Get covariance best-fit parameters obtained by lmfit using non-"Leastsq"methods

Question

I have some observational data and I want to fit some model parameters by using lmfit.Minimizer() to minimize an error function which, for reasons I won't get into here, must return a float instead of an array of residuals. This means that I cannot use the Leastsq method to minimize the function. In practice, methods nelder, BFGS and powell converge fine, but these methods do not provide the covariance of the best-fit parameters (MinimizerResult.covar).

I would like to know if thee is a simple way to compute this covariance when using any of the non-Leastsq methods.

Answer 1

It is true that the leastsq method is the only method that can calculate error bars and that this requires a residual array (with more elements than variables!).

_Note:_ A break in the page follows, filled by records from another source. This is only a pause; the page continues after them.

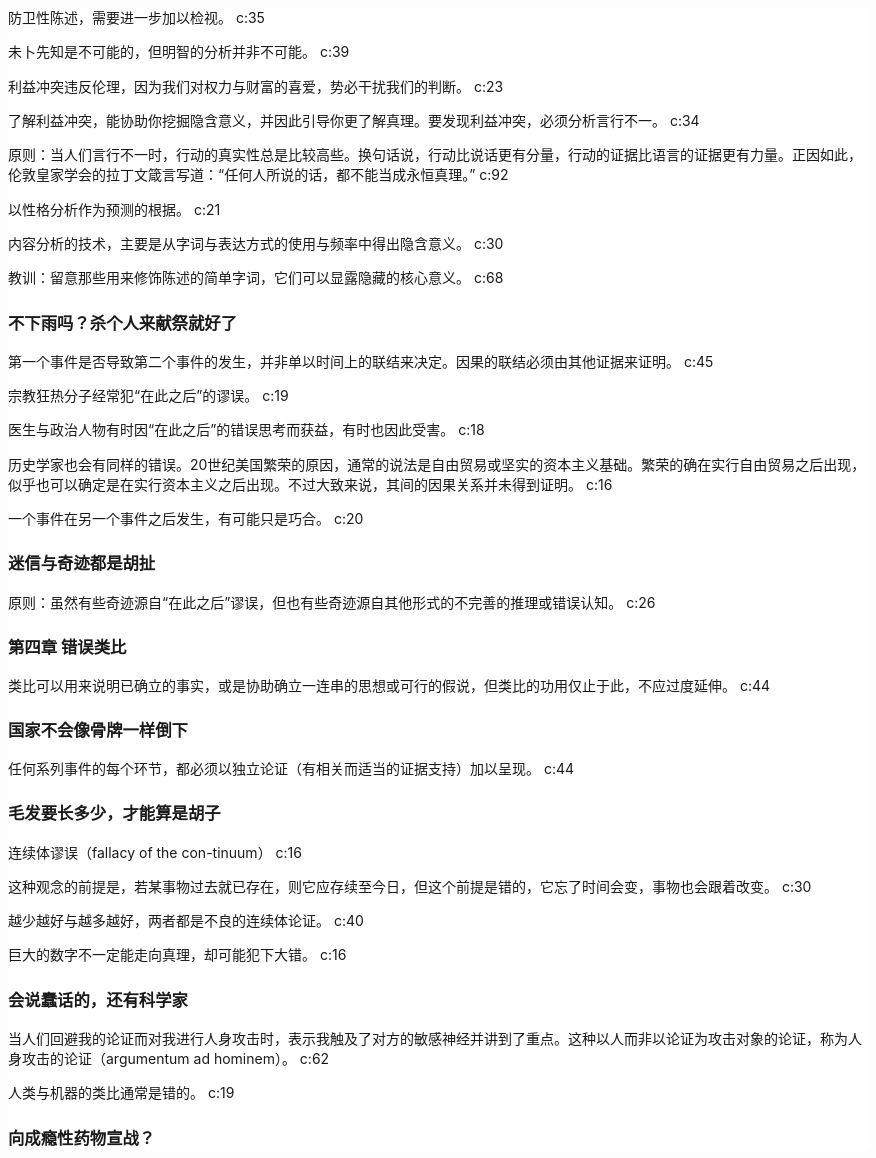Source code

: 防卫性陈述，需要进一步加以检视。 c:35

未卜先知是不可能的，但明智的分析并非不可能。 c:39

利益冲突违反伦理，因为我们对权力与财富的喜爱，势必干扰我们的判断。 c:23

了解利益冲突，能协助你挖掘隐含意义，并因此引导你更了解真理。要发现利益冲突，必须分析言行不一。 c:34

原则：当人们言行不一时，行动的真实性总是比较高些。换句话说，行动比说话更有分量，行动的证据比语言的证据更有力量。正因如此，伦敦皇家学会的拉丁文箴言写道：“任何人所说的话，都不能当成永恒真理。” c:92

以性格分析作为预测的根据。 c:21

内容分析的技术，主要是从字词与表达方式的使用与频率中得出隐含意义。 c:30

教训：留意那些用来修饰陈述的简单字词，它们可以显露隐藏的核心意义。 c:68

### 不下雨吗？杀个人来献祭就好了

第一个事件是否导致第二个事件的发生，并非单以时间上的联结来决定。因果的联结必须由其他证据来证明。 c:45

宗教狂热分子经常犯“在此之后”的谬误。 c:19

医生与政治人物有时因“在此之后”的错误思考而获益，有时也因此受害。 c:18

历史学家也会有同样的错误。20世纪美国繁荣的原因，通常的说法是自由贸易或坚实的资本主义基础。繁荣的确在实行自由贸易之后出现，似乎也可以确定是在实行资本主义之后出现。不过大致来说，其间的因果关系并未得到证明。 c:16

一个事件在另一个事件之后发生，有可能只是巧合。 c:20

### 迷信与奇迹都是胡扯

原则：虽然有些奇迹源自“在此之后”谬误，但也有些奇迹源自其他形式的不完善的推理或错误认知。 c:26

### 第四章 错误类比

类比可以用来说明已确立的事实，或是协助确立一连串的思想或可行的假说，但类比的功用仅止于此，不应过度延伸。 c:44

### 国家不会像骨牌一样倒下

任何系列事件的每个环节，都必须以独立论证（有相关而适当的证据支持）加以呈现。 c:44

### 毛发要长多少，才能算是胡子

连续体谬误（fallacy of the con-tinuum） c:16

这种观念的前提是，若某事物过去就已存在，则它应存续至今日，但这个前提是错的，它忘了时间会变，事物也会跟着改变。 c:30

越少越好与越多越好，两者都是不良的连续体论证。 c:40

巨大的数字不一定能走向真理，却可能犯下大错。 c:16

### 会说蠢话的，还有科学家

当人们回避我的论证而对我进行人身攻击时，表示我触及了对方的敏感神经并讲到了重点。这种以人而非以论证为攻击对象的论证，称为人身攻击的论证（argumentum ad hominem）。 c:62

人类与机器的类比通常是错的。 c:19

### 向成瘾性药物宣战？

It turns out that some work has been done in lmfit toward the goal of being able to compute uncertainties for scalar minimizers, but it is not complete. See https://github.com/lmfit/lmfit-py/issues/169 and https://github.com/lmfit/lmfit-py/pull/481. If you're interested in helping, that would be great!

But, yes, you could compute the covariance by hand. For each variable, you would need to make a small perturbation to its value (ideally around 1-sigma, but since that is what you're trying to calculate, you probably don't know it) and then fix that value and optimize all the other values. In this way you can compute the Jacobian matrix (derivative of the residual array with respect to the variables).

From the Jacobian matrix, the covariance matrix is (assuming there are no singularities):

covar = numpy.inv(numpy.dot(numpy.transpose(jacobian), jacobian))